In light of the recent clinical pharmacokinetic findings, the in vitro evidence of anti-tumor mechanisms, and some well-documented cases of advanced cancers, the role of high-dose intravenous vitamin C therapy in cancer treatment should be reassessed. High-dose intravenous vitamin C therapy may have benefits in patients with advanced cancers and cancers with poor prognosis and limited therapeutic options, but further clinical studies as to the safety and efficacy of this therapy are warranted.
Before application of high-dose vitamin C infusions, glucose-6-phosphate dehydrogenase (G6-PD) deficiency should be ruled out, as red blood cell hemolysis may occur in people found to be deficient in the G6-PD enzyme. There is also a concern for renal calculi in oxalate kidney stone formers. History of renal calculi should be established, and patients' serum creatinine and renal function should be monitored regularly during treatment.

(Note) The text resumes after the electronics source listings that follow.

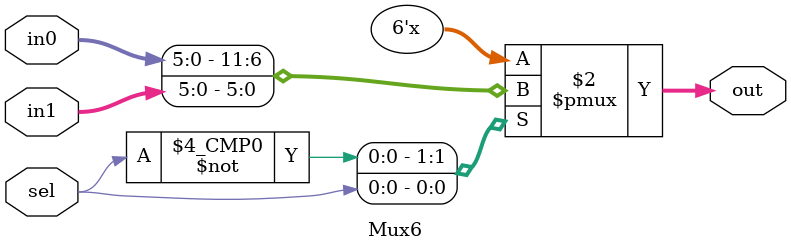
<source format=v>
module Mux6 (in0, in1, sel, out);

	input [5:0] in0, in1;
	input sel;
	output reg [5:0] out;
	
	always @(*) begin
	
		case (sel)
		
			1'b0: out <= in0;
			1'b1: out <= in1;
		
		endcase
	
	end

endmodule

</source>
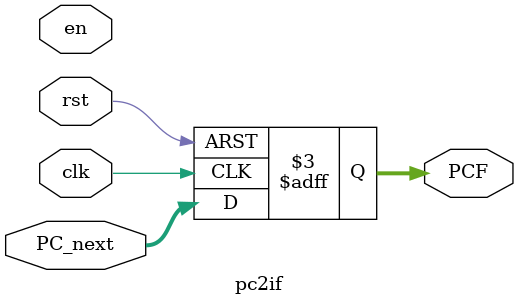
<source format=v>
`timescale 1ns / 1ps


module pc2if(
    input               clk,
    input               rst,
    input               en,
    
    input       [31:0]  PC_next,
    output reg  [31:0]  PCF

    );

    always @(posedge clk or negedge rst) begin
        if (!rst) begin
            PCF <= 32'hbfc00000;    
        end
        else begin
                PCF <= PC_next;
        end
    end 
endmodule

</source>
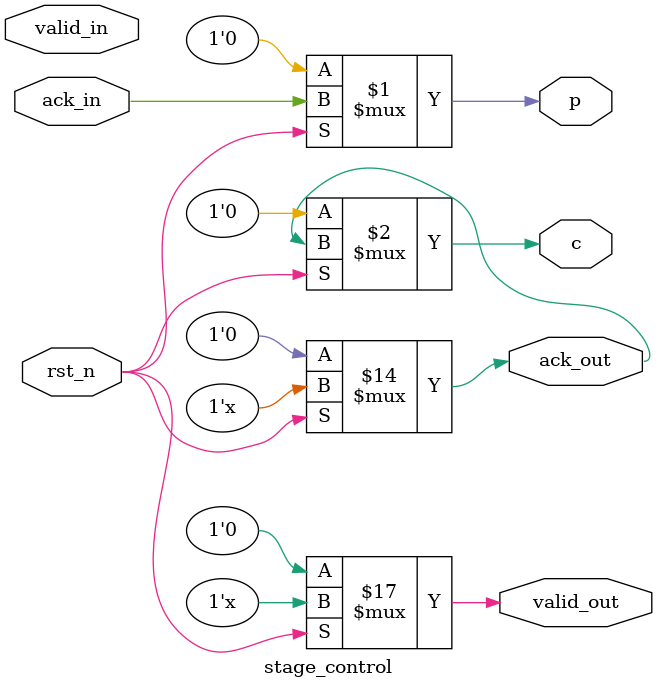
<source format=v>
`timescale 1ns / 1ps


module stage_control(
    input valid_in,
    input ack_in,
    output reg valid_out,
    output reg ack_out,
    output  c,
    output  p,
    input rst_n
    );
    reg csc0;
    assign p = rst_n?ack_in:1'b0;
    assign c = rst_n?ack_out:1'b0;
    always@(*)
    begin
        if(!rst_n)
        begin
            csc0 <= 1'b0;
          

            valid_out <= 1'b0;
            ack_out <= 1'b0;
        end
        else
        begin
            csc0 <= (ack_in*(~valid_in))+csc0*((~valid_in)+ack_in);
            ack_out <= ~csc0;
            valid_out <= ~csc0;
        end
    end
endmodule

</source>
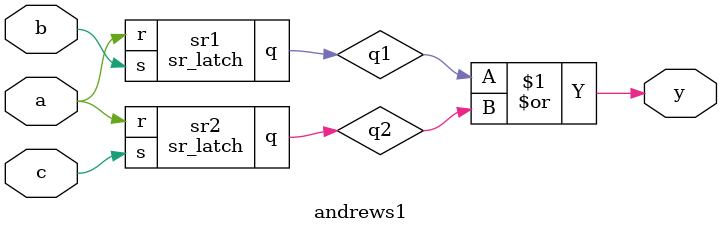
<source format=v>
module sr_latch(q, s, r);

   input  s, r;
   output q;
   wire   p;

   nor(q, r, p);
   nor(p, q, s);

endmodule

module andrews1(y, a, b, c);

   output y;
   input  a, b, c;
   wire   q1, q2;

   sr_latch sr1(q1, b, a);
   sr_latch sr2(q2, c, a);
   or(y, q1, q2);

endmodule

</source>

Rationale for Micronutrients in Complementary Oncology
Micronutrients have considerable potential in the prevention and adjuvant treatment of diet-related diseases. In complementary oncology, the administration of vitamins and other micronutrients tailored to individual needs can help to reduce the frequency of side effects from antineoplastic treatment and improve its effectiveness and therapeutic index through better compliance, fewer therapy dropouts, and higher possible dosages, and improve quality of life for the tumor patient.